*** Opening EXERCISE MATERIALS ***

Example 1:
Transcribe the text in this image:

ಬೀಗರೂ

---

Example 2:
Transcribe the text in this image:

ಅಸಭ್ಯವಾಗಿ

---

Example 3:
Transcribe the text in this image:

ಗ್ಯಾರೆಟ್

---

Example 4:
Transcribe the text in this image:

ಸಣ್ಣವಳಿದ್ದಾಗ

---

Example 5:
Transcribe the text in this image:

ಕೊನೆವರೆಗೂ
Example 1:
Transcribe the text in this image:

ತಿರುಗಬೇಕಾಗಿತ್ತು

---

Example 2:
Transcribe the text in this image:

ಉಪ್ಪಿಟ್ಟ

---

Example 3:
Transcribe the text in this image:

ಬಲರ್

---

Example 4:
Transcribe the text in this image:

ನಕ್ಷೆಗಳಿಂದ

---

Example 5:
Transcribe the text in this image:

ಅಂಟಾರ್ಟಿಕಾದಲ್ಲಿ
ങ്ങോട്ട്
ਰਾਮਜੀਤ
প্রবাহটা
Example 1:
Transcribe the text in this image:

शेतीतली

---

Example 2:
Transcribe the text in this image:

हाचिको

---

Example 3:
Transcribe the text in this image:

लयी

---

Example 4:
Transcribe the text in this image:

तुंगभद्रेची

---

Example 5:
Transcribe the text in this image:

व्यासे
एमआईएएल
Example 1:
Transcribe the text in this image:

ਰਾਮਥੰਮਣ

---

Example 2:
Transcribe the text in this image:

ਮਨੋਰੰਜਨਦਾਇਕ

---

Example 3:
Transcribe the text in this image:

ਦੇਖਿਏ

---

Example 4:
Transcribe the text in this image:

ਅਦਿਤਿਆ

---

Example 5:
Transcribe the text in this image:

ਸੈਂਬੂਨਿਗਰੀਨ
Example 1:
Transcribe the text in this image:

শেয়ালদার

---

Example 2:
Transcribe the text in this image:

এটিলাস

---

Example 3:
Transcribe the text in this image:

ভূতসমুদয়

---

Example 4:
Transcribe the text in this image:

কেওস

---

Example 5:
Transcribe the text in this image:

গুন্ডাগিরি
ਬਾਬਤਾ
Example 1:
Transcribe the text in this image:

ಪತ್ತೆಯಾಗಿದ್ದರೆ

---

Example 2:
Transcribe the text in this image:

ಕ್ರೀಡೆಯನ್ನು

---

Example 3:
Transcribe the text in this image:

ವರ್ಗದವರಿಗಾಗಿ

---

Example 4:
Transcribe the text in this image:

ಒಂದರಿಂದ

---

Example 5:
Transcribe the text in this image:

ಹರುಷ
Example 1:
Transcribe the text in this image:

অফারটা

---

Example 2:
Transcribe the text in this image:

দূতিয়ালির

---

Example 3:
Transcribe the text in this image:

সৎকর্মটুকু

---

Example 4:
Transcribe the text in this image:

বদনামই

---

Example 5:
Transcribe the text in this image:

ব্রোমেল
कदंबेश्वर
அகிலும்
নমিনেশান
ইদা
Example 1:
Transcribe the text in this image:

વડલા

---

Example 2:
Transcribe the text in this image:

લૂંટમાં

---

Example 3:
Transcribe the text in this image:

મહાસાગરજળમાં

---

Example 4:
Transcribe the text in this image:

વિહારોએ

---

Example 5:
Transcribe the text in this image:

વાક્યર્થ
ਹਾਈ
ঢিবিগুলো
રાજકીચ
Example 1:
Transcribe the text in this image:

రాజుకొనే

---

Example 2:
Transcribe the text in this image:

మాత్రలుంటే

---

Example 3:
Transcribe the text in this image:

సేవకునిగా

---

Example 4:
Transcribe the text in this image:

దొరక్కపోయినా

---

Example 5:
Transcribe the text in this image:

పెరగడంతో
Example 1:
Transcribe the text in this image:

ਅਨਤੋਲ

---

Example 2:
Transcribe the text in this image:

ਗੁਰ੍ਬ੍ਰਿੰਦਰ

*** Closing EXERCISE MATERIALS ***

* [DESCRIPTION OF THE TASK]:
Give the entries again in full, with nothing changed.

* [TASK RESULT]:
Example 1:
Transcribe the text in this image:

ಬೀಗರೂ

---

Example 2:
Transcribe the text in this image:

ಅಸಭ್ಯವಾಗಿ

---

Example 3:
Transcribe the text in this image:

ಗ್ಯಾರೆಟ್

---

Example 4:
Transcribe the text in this image:

ಸಣ್ಣವಳಿದ್ದಾಗ

---

Example 5:
Transcribe the text in this image:

ಕೊನೆವರೆಗೂ
Example 1:
Transcribe the text in this image:

ತಿರುಗಬೇಕಾಗಿತ್ತು

---

Example 2:
Transcribe the text in this image:

ಉಪ್ಪಿಟ್ಟ

---

Example 3:
Transcribe the text in this image:

ಬಲರ್

---

Example 4:
Transcribe the text in this image:

ನಕ್ಷೆಗಳಿಂದ

---

Example 5:
Transcribe the text in this image:

ಅಂಟಾರ್ಟಿಕಾದಲ್ಲಿ
ങ്ങോട്ട്
ਰਾਮਜੀਤ
প্রবাহটা
Example 1:
Transcribe the text in this image:

शेतीतली

---

Example 2:
Transcribe the text in this image:

हाचिको

---

Example 3:
Transcribe the text in this image:

लयी

---

Example 4:
Transcribe the text in this image:

तुंगभद्रेची

---

Example 5:
Transcribe the text in this image:

व्यासे
एमआईएएल
Example 1:
Transcribe the text in this image:

ਰਾਮਥੰਮਣ

---

Example 2:
Transcribe the text in this image:

ਮਨੋਰੰਜਨਦਾਇਕ

---

Example 3:
Transcribe the text in this image:

ਦੇਖਿਏ

---

Example 4:
Transcribe the text in this image:

ਅਦਿਤਿਆ

---

Example 5:
Transcribe the text in this image:

ਸੈਂਬੂਨਿਗਰੀਨ
Example 1:
Transcribe the text in this image:

শেয়ালদার

---

Example 2:
Transcribe the text in this image:

এটিলাস

---

Example 3:
Transcribe the text in this image:

ভূতসমুদয়

---

Example 4:
Transcribe the text in this image:

কেওস

---

Example 5:
Transcribe the text in this image:

গুন্ডাগিরি
ਬਾਬਤਾ
Example 1:
Transcribe the text in this image:

ಪತ್ತೆಯಾಗಿದ್ದರೆ

---

Example 2:
Transcribe the text in this image:

ಕ್ರೀಡೆಯನ್ನು

---

Example 3:
Transcribe the text in this image:

ವರ್ಗದವರಿಗಾಗಿ

---

Example 4:
Transcribe the text in this image:

ಒಂದರಿಂದ

---

Example 5:
Transcribe the text in this image:

ಹರುಷ
Example 1:
Transcribe the text in this image:

অফারটা

---

Example 2:
Transcribe the text in this image:

দূতিয়ালির

---

Example 3:
Transcribe the text in this image:

সৎকর্মটুকু

---

Example 4:
Transcribe the text in this image:

বদনামই

---

Example 5:
Transcribe the text in this image:

ব্রোমেল
कदंबेश्वर
அகிலும்
নমিনেশান
ইদা
Example 1:
Transcribe the text in this image:

વડલા

---

Example 2:
Transcribe the text in this image:

લૂંટમાં

---

Example 3:
Transcribe the text in this image:

મહાસાગરજળમાં

---

Example 4:
Transcribe the text in this image:

વિહારોએ

---

Example 5:
Transcribe the text in this image:

વાક્યર્થ
ਹਾਈ
ঢিবিগুলো
રાજકીચ
Example 1:
Transcribe the text in this image:

రాజుకొనే

---

Example 2:
Transcribe the text in this image:

మాత్రలుంటే

---

Example 3:
Transcribe the text in this image:

సేవకునిగా

---

Example 4:
Transcribe the text in this image:

దొరక్కపోయినా

---

Example 5:
Transcribe the text in this image:

పెరగడంతో
Example 1:
Transcribe the text in this image:

ਅਨਤੋਲ

---

Example 2:
Transcribe the text in this image:

ਗੁਰ੍ਬ੍ਰਿੰਦਰ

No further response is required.